_IL TUO COMPITO_: Nel testo sul resort di lusso in Vietnam, quanti ettari copre l'area interessata dal progetto?

_TESTO IN ESAME_:
%%
Resort di lusso in Vietnam: espropri e tensioni per il progetto legato a Trump

Un progetto immobiliare da 1,5 miliardi di dollari nel nord del Vietnam, legato a Donald Trump, sta causando espropri e proteste tra gli agricoltori locali.

Nel nord del Vietnam, lungo le rive del Fiume Rosso sta prendendo forma un progetto immobiliare di grandi dimensioni. Un mega resort di lusso, sviluppato con il marchio del presidente statunitense Donald Trump sta causando espropri e tensioni tra le comunità locali.

L’area interessata, situata nella provincia di Hung Yen copre circa 900 ettari e prevede la realizzazione di alberghi a cinque stelle, campi da golf, ville esclusive e aree commerciali.

Espropri e proteste degli agricoltori

Per fare spazio al progetto, il governo vietnamita ha avviato la fase degli espropri, costringendo decine di famiglie a lasciare le terre che coltivano da generazioni.

Oltre alla perdita dei terreni, molti residenti denunciano che l’esproprio comprometterà anche l’accesso ai cimiteri familiari dove riposano gli antenati, un elemento di particolare rilevanza nella tradizione vietnamita.

L’indennizzo proposto dalle autorità corrisponderebbe a circa un anno di reddito agricolo, una compensazione ritenuta insufficiente da numerosi abitanti.

Per mesi, le comunità locali hanno tentato di bloccare il progetto attraverso ricorsi e contestazioni amministrative. Le autorità hanno ora notificato gli ordini di sgombero, chiarendo che, qualora gli interessati rifiutassero il risarcimento previsto, l’acquisizione delle proprietà potrà essere eseguita anche con il ricorso alla forza.
%%
_INSIEME DI DATI_:
%%
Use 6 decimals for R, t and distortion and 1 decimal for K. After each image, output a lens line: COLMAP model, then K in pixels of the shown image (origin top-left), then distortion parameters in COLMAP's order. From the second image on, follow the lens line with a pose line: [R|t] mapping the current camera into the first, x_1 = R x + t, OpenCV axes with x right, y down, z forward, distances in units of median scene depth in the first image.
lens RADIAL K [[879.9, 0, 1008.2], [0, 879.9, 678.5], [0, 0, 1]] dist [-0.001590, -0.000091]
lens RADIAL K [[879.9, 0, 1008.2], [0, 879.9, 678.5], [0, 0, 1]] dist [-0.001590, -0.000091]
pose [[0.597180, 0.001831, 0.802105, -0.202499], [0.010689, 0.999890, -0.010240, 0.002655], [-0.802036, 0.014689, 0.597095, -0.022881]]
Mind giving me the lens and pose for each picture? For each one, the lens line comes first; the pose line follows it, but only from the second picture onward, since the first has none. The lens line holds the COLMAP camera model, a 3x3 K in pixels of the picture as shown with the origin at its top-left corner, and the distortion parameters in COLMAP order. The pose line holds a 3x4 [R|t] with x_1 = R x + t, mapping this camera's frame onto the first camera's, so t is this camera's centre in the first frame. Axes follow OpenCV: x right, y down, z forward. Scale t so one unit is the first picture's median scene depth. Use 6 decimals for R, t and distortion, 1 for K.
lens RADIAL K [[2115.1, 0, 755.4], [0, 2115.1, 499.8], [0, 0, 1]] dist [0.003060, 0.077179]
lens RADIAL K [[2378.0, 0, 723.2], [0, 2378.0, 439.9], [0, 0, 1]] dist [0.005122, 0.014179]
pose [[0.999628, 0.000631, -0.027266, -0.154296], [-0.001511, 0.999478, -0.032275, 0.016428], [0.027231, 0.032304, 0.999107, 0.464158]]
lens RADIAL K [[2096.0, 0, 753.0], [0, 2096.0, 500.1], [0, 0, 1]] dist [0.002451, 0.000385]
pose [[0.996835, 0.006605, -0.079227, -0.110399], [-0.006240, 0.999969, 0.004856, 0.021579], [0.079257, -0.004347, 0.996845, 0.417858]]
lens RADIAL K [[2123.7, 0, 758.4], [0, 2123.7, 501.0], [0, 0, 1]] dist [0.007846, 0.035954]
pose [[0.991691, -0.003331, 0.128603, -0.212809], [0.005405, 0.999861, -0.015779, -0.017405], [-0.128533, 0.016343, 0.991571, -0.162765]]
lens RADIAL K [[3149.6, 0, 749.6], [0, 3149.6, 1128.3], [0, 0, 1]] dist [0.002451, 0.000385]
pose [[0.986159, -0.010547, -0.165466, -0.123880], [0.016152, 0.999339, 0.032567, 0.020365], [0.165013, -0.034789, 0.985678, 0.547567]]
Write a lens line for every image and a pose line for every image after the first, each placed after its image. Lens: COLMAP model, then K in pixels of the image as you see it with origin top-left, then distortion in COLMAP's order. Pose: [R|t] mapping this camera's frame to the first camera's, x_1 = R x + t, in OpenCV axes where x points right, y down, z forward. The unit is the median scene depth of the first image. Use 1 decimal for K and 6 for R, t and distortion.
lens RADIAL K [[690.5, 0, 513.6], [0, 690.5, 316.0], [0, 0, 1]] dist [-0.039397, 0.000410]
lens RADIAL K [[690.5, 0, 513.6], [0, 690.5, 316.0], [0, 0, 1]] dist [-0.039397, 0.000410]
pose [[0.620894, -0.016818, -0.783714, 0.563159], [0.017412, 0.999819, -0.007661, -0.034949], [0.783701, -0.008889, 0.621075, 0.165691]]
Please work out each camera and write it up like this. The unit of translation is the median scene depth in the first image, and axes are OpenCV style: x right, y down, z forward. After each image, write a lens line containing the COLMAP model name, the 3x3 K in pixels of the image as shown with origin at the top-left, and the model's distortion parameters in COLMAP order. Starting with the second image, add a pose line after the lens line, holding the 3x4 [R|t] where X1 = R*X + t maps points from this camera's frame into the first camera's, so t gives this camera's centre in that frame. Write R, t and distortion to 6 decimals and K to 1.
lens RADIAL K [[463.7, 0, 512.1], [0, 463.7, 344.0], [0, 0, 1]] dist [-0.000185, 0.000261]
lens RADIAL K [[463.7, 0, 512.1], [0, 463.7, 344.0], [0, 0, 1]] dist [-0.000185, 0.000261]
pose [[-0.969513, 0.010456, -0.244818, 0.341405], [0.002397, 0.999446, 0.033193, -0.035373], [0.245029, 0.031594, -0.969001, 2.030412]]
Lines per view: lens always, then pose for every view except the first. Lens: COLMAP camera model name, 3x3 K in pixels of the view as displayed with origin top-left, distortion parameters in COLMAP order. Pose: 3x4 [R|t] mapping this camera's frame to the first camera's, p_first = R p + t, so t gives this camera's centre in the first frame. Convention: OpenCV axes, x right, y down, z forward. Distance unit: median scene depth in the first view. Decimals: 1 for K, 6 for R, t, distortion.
%%
_RISULTATO DEL COMPITO_: Circa 900 ettari.